In its 22-year misrule, the Gambia first witnessed a mass uprising on 10 and 11 April 2000 when the Gambia Students Union sought to submit a petition to the vice president at the time Isatou Njie Saidy to demand justice for the rape of a schoolgirl by paramilitary personnel at a sports meeting at the Independence Stadium in Bakau (10 kilometres away from Banjul) and the killing of another schoolboy Ebrima Barry by fire service officers in the semi-urban town of Brikama (about 40 kilometres from Banjul). As the students assembled to proceed to the office of the vice president, they were met with the full force of well-armed paramilitary contingent in Kanifing. What ensued was a direct confrontation and shooting that resulted into the death of 16 schoolchildren including a Red Cross volunteer and a three-month old baby with many more sustaining injuries.

The incident in Kanifing then generated protests across the country which were quelled with heavily brutal crackdown by both the police and the military. In several towns such as Essau, Barra, Farafeni, Brikama and Janjanbureh in the regions, scores of schoolchildren were shot and injured while hundreds more were detained and tortured for weeks. Eighteen years later, tens of survivors are either wheelchair-bound or on crutches and generally experiencing various forms of pain and disability.

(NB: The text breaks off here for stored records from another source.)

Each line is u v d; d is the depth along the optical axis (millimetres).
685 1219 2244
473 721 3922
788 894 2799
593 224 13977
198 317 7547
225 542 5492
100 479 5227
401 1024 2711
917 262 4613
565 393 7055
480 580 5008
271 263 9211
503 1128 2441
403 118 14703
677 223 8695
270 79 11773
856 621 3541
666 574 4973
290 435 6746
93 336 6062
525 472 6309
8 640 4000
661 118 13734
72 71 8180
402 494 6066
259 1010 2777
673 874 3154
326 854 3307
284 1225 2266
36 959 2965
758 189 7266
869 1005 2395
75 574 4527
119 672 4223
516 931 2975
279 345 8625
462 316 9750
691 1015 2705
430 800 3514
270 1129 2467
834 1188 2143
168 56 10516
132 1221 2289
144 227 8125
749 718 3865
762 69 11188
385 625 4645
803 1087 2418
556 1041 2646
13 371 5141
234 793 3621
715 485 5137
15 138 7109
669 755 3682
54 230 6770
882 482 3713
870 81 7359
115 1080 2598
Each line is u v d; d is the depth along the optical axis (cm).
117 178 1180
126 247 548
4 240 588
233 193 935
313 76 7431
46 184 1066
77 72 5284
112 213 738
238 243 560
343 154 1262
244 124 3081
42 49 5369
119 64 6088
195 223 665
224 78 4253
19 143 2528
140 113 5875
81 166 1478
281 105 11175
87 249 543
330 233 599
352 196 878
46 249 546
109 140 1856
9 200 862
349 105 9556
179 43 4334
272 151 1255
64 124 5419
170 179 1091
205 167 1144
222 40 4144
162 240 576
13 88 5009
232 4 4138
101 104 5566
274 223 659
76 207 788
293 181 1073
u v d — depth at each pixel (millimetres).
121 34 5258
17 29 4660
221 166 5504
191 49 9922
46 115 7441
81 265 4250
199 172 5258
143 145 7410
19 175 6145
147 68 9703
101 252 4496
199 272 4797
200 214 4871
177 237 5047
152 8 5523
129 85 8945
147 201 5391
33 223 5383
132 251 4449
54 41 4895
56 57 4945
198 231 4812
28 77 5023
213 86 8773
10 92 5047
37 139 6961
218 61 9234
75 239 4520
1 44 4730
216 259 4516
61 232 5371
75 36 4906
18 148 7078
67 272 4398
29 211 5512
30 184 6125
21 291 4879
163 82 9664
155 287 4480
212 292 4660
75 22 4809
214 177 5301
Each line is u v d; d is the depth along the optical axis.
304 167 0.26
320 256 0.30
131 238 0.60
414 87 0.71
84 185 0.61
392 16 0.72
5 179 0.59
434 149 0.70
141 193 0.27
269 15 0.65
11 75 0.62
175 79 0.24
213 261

The second time Gambians decided to stage a peaceful protest was sixteen years later on 14 April 2016 when Solo Sandeng, a youth leader of the largest opposition party UDP together with a dozen activists demonstrated for electoral reforms in downtown Kanifing (the biggest city in the Gambia) at Westfield. Naturally the group was met with a barrage of paramilitary forces that arrested all of them immediately. Within 24 hours it became known that Solo was tortured to death and hurriedly buried in an obscure grave in the coastal village of Tanji. The rest of his colleagues were subjected to severe torture including sexual violence.

The April 14 protest triggered the leadership of his party to march to the nearest police station the next day April 15 to demand his body, dead or alive. But even before they reached the station, they were also met with severe police crackdown. The party leader Ousainou Darboe and tens of his executive members and supporters were detained at the central prisons pending charges few weeks later.  Today, two years after that protest, about five of Solo’s colleagues have also died due to injuries from torture while many more are sick or in severe pain.

That mass arrest of the party leadership, supporters and citizens generally therefore gave rise to widespread demands for the opposition to coalesce for the December 2016 presidential election. After failing in many attempts in the past to form an opposition coalition, it became clear to everyone that only with a total opposition coalition could Gambians democratically remove the dictatorship. This realisation is informed by the fact that the regime was involved in electoral malpractices including interfering with the electoral commission in its favour amidst other widespread violations. In response Gambians had sought all means to remove the regime to no avail including the use of armed violence that over the past two decades the country witnessed several coup attempts as well as armed insurrections. Notable armed attacks to overthrow the regime came in 1996 in Farafeni, 1997 in Kartong and 2014 in Banjul where attackers (comprising former soldiers living abroad or Gambians serving in the US Army, with support from serving Gambian soldiers) actually entered State House in Banjul as Pres. Jammeh was out of the country, but fatally repelled. Several were caught and summarily executed while many more were detained, tortured and then court martialled and sentence to several years in jail.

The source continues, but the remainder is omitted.